Seguindo os apontamentos de Paz (1979), pode-se pensar em uma concepção do olho em Mutarelli como corpo e não-corpo simultaneamente, e nisto residiria o empoderamento do objeto para o narrador, pois o olho de vidro guardaria o protagonista, protegendo-o por ser limítrofe. Dessa forma, atribui-se ao olho as características do sacro e do profano, da ordem e da transgressão e, justamente por se tratar de um artefato, o olho-objeto, o qual é um fetiche, esse empoderamento do objeto é o empoderamento do protagonista, dado que ele toma para si tanto a força do pai, quanto a força do excremento ao associar o olho ao ânus.

Mas novamente é importante ressaltar uma diferença entre O cheiro do ralo e A história do olho no que tange ao olho como fetiche, pois enquanto o olho em Bataille é um objeto de desejo sexual, transgredindo justamente pelo grotesco desejo de Simone de enfiar o olho do Toureiro morto pelo touro em sua vagina, em Mutarelli, o olho é um objeto inanimado que, mesmo brincando com o conceito de voyeurismo, não é sexualizado em si.

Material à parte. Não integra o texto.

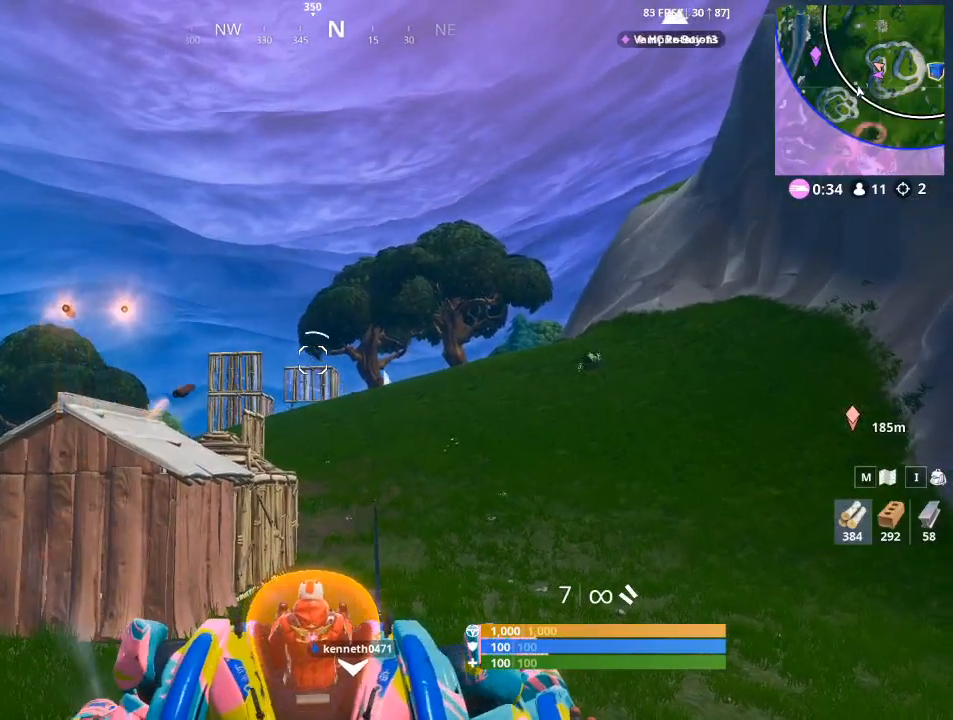
{"keys": [], "mouse": ["left"], "mouse_move": "still", "events": [[434, "mouse_left", "down"]]}
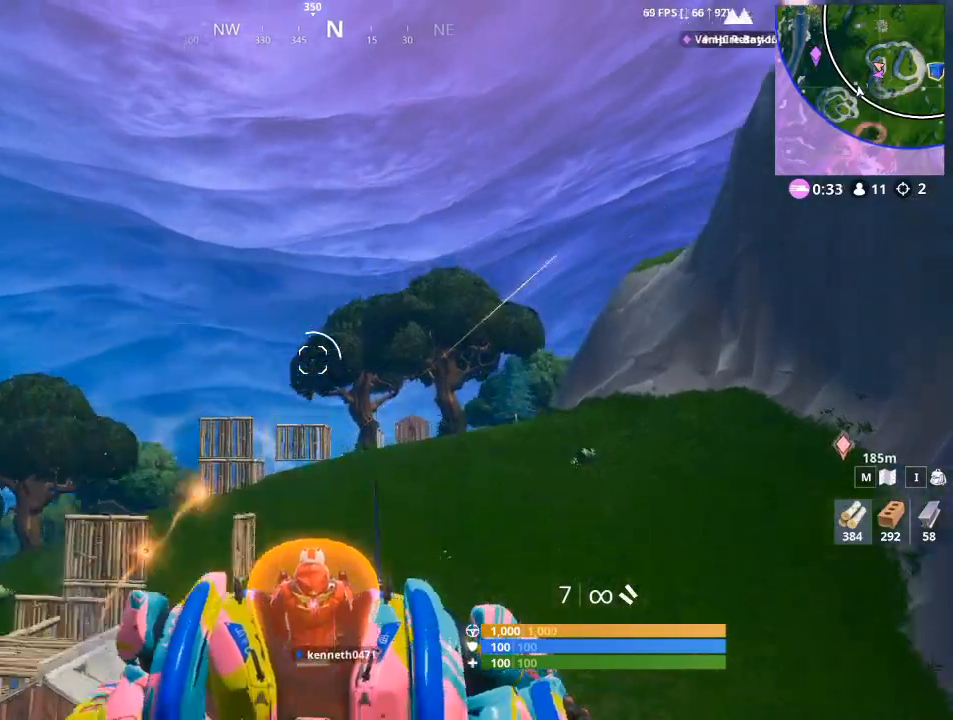
{"keys": [], "mouse": ["left"], "mouse_move": "down", "events": []}
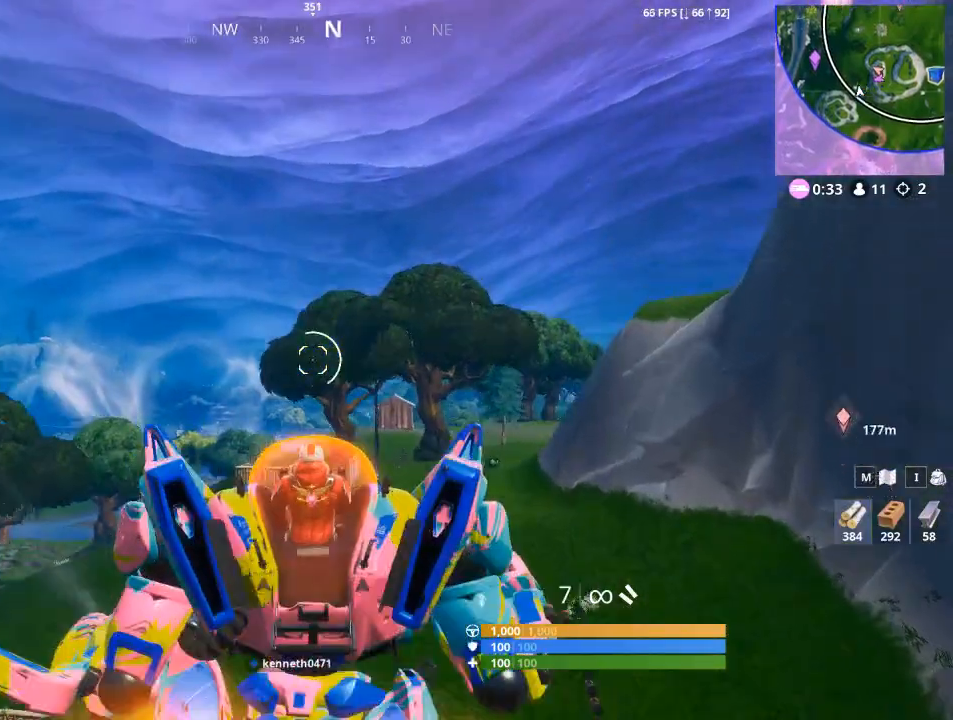
{"keys": [], "mouse": ["left"], "mouse_move": "still", "events": []}
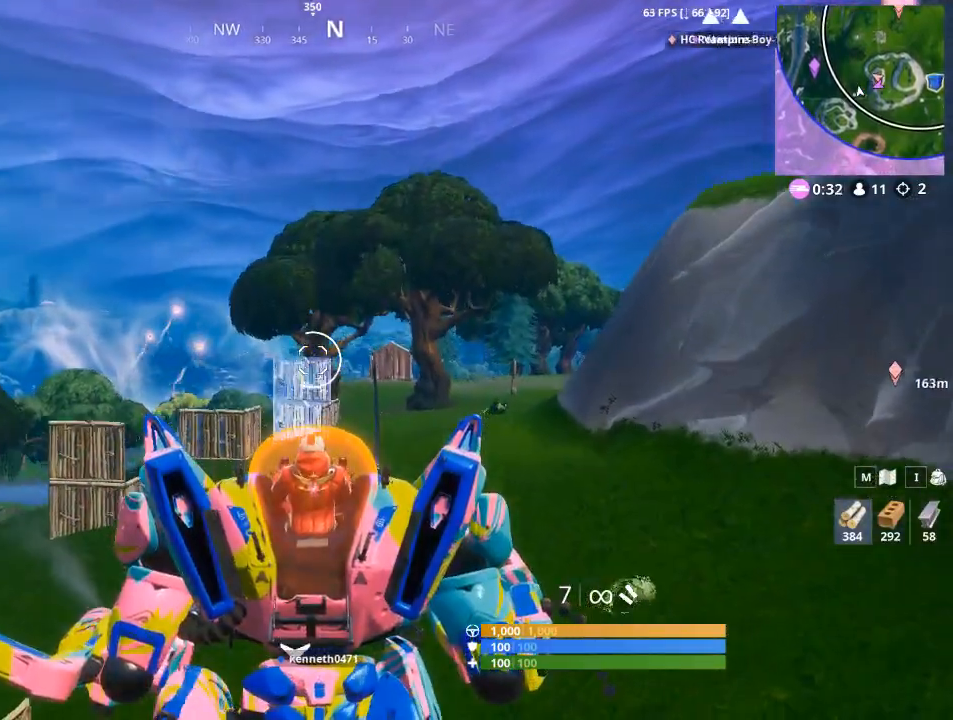
{"keys": [], "mouse": [], "mouse_move": "up-left", "events": [[117, "mouse_left", "up"]]}
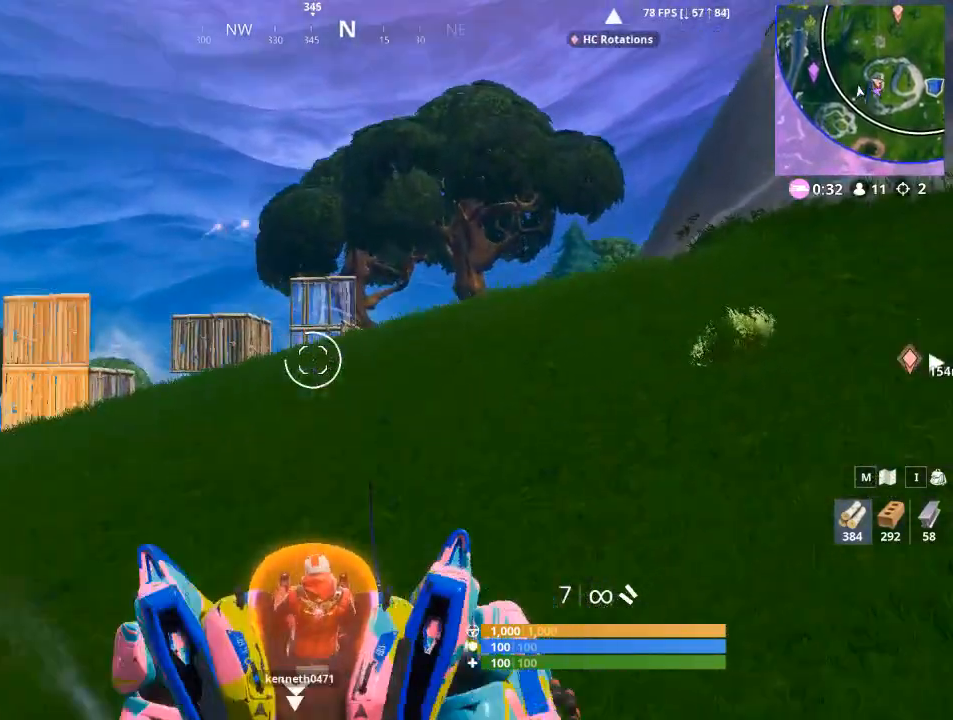
{"keys": [], "mouse": ["left"], "mouse_move": "still", "events": [[367, "mouse_left", "down"]]}
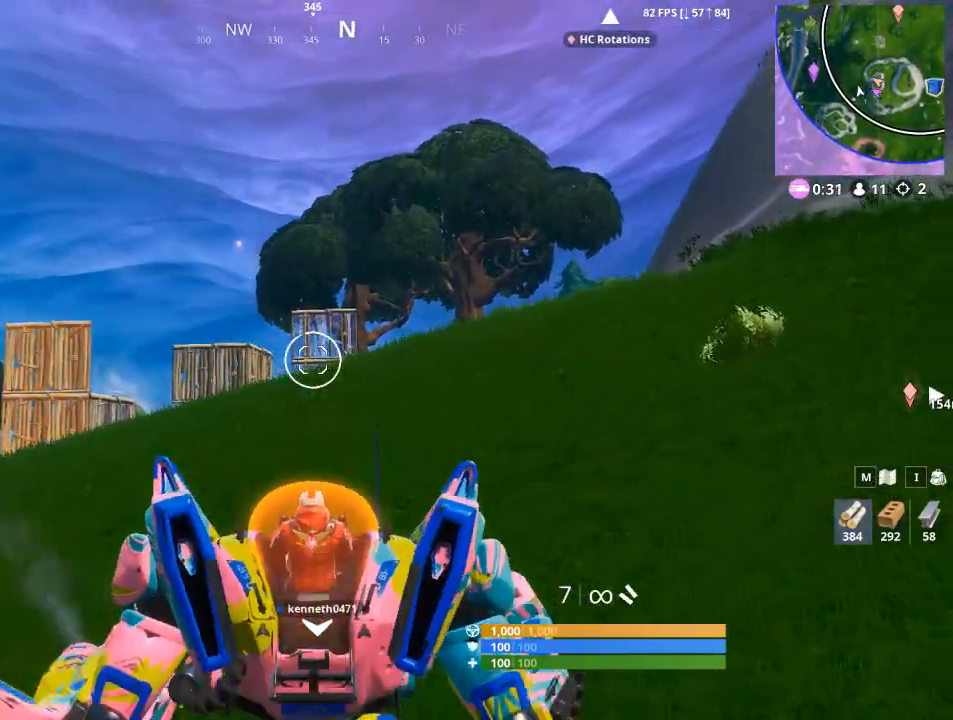
{"keys": [], "mouse": ["left"], "mouse_move": "up-left", "events": []}
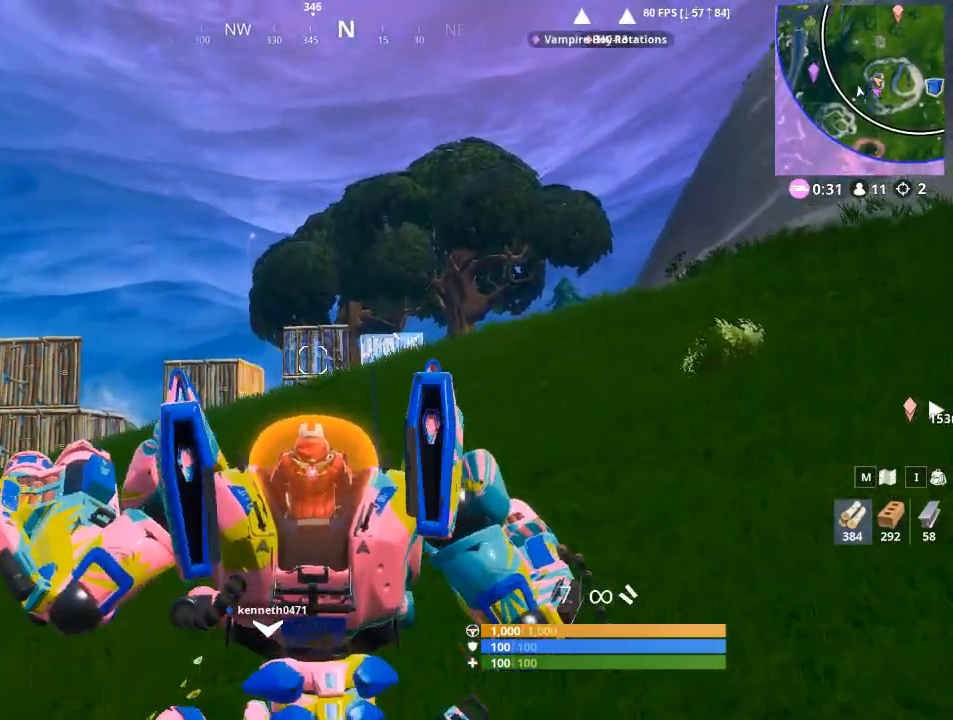
{"keys": [], "mouse": ["left"], "mouse_move": "still", "events": [[150, "mouse_left", "up"], [200, "mouse_left", "down"]]}
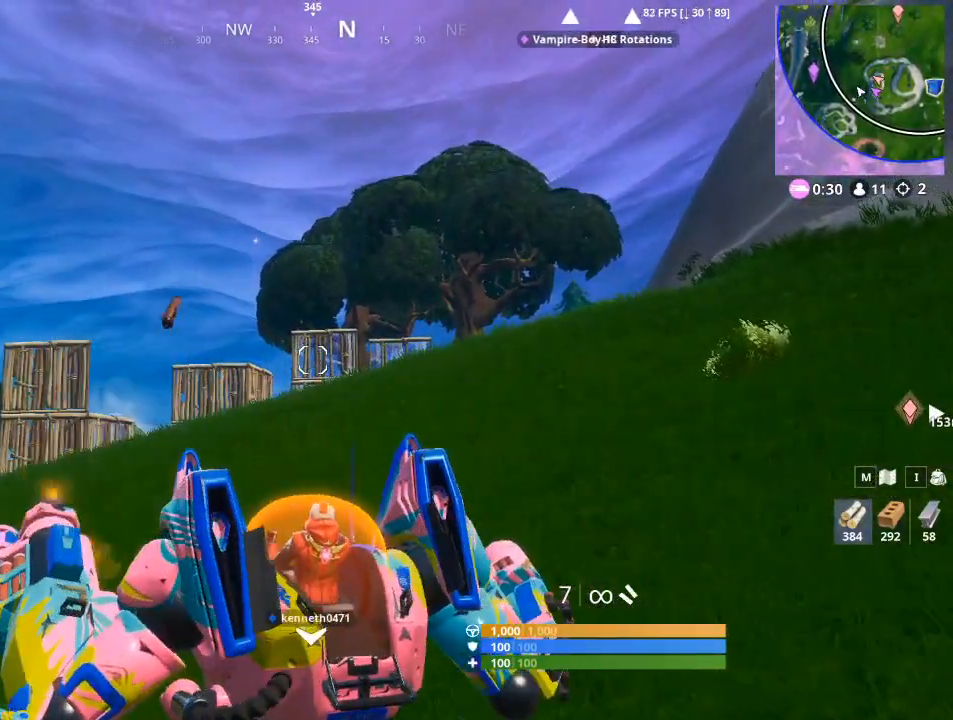
{"keys": [], "mouse": ["left"], "mouse_move": "still", "events": []}
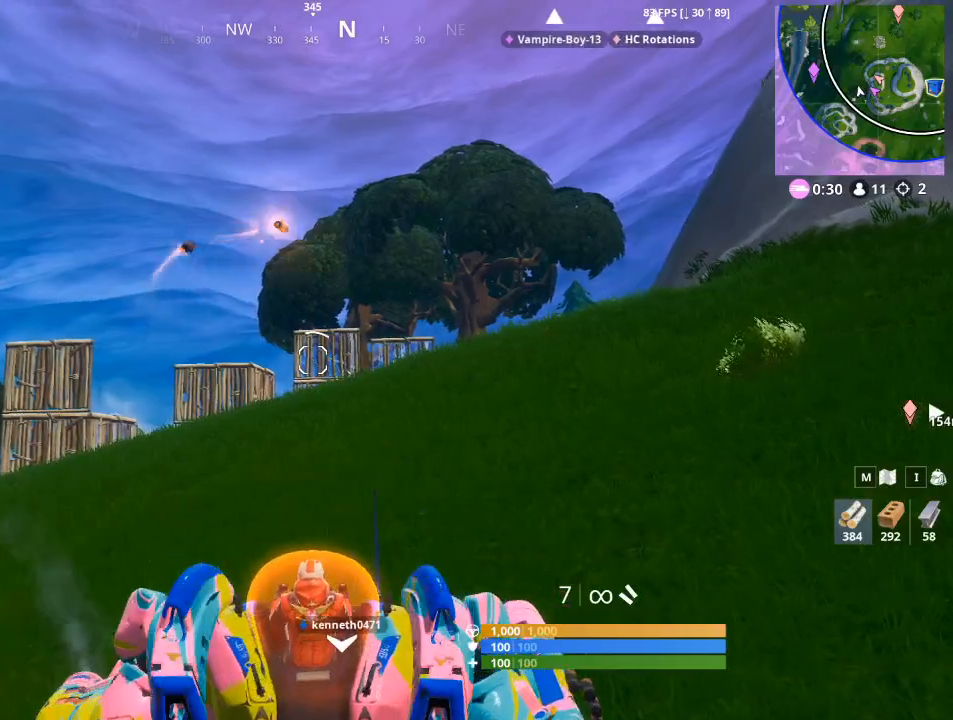
{"keys": [], "mouse": [], "mouse_move": "still", "events": [[317, "mouse_left", "up"]]}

Em Bataille, o olho do morto traz a morte consigo em sua ressignificação e, dessa forma, o desejo sexual de Simone se torna um prazer no limite entre vida e morte que, se por um lado é transgressor e ofensivo frente à tragédia do toureiro, por outro se torna um retorno do morto, sinedóquicamente, à vida, ocorrendo simbolicamente pela sua inserção no órgão sexual feminino, num movimento oposto ao nascimento. Já o olho em Mutarelli é um objeto não orgânico, ele é uma prótese de vidro, sem vida, mas que para o narrador é injetada e mais viva do que os olhos dos indivíduos com quem se relaciona. Dessa forma, essa atração por este olho objeto é também significativa do vazio do protagonista de O cheiro do ralo e da sua incapacidade de se relacionar plenamente com outros sujeitos.

Desse modo, o olho objeto em Mutarelli se apresenta como transgressor e profano, mas sua presença é muito mais sombria, pois não oferece o poder de elevação do sujeito, visto que em O cheiro do ralo não há comunhão com o sol e, mesmo se houvesse um sacrífico aos deuses Astecas, o que ocorreria seria a perversão desse sacrifício em um evento de exercício de poder perverso. Por mais brutal que possam ser as cenas de Bataille, ou os sacrifícios ao olho solar Asteca, sua realização é ritualística, ou seja, essa brutalidade se vincula a princípios primitivos da humanidade.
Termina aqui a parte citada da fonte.